The Scots Confession (1560) was written mostly by John Knox, student of Calvin and father of English-speaking Reformed Christianity.
The German Heidelberg Catechism (1563) and the Swiss Second Helvetic Confession (1566) are, as we have noted, probably the two most widely accepted confessional statements among Reformed Christians throughout the world.
The originally British Westminster Confession and Catechisms (1647) have been the primary standard for the Presbyterian branch of the Reformed family not only in our country but wherever Presbyterian Churches have sent missionaries.
The The Theological Declaration of Barmen (1933), written by Lutheran and Reformed Christians working together (and thus another ecumenical document), confesses the lordship of Christ especially in relation to political issues that are critical for all Christians in the modern world.
The Confession of 1967, the only specifically American confession in the book, addresses critical issues of Christian faithfulness in our time and place.
A Brief Statement of Faith was drafted in 1983, when the Presbyterian Church (U.S.A.) was formed by the reunion of the United Presbyterian Church in the United States of America and the Presbyterian Church in the United States.
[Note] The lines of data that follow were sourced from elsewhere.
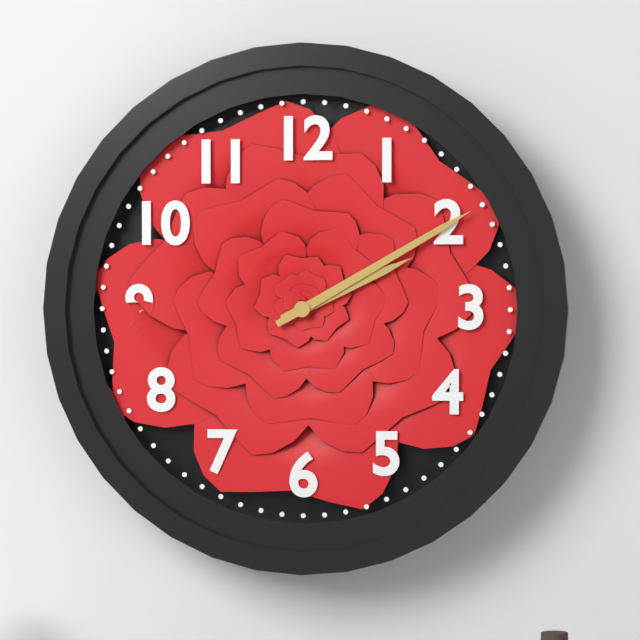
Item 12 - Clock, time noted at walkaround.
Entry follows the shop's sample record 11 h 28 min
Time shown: 2 h 10 min
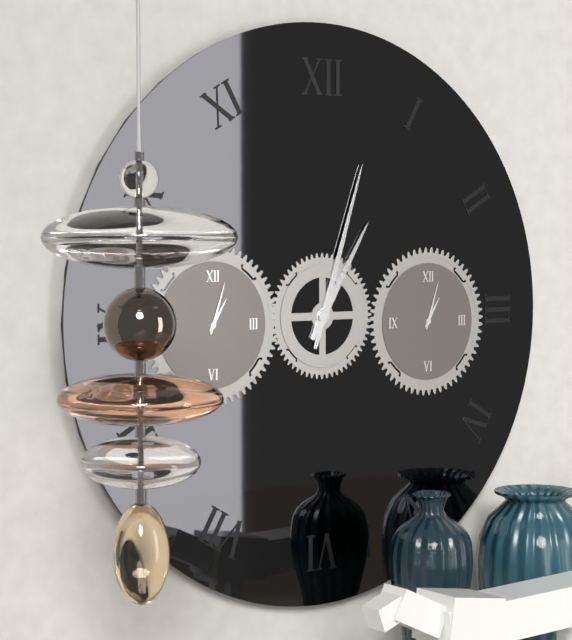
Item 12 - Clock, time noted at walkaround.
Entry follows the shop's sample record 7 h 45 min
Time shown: 1 h 03 min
Both bodies recognized the realities of diversity and disagreement in both the church and the world, but members of the drafting committee sought to articulate Presbyterians' common identity with this statement of faith. The Brief Statement of Faith is available on-line here.
The Book of Confessions as a whole enriches our understanding of what it means to be Reformed Christians, helps us escape the provincialism to which we have been prone, and expresses our intention to join the worldwide family of Reformed churches that is far bigger and more inclusive than our particular denomination.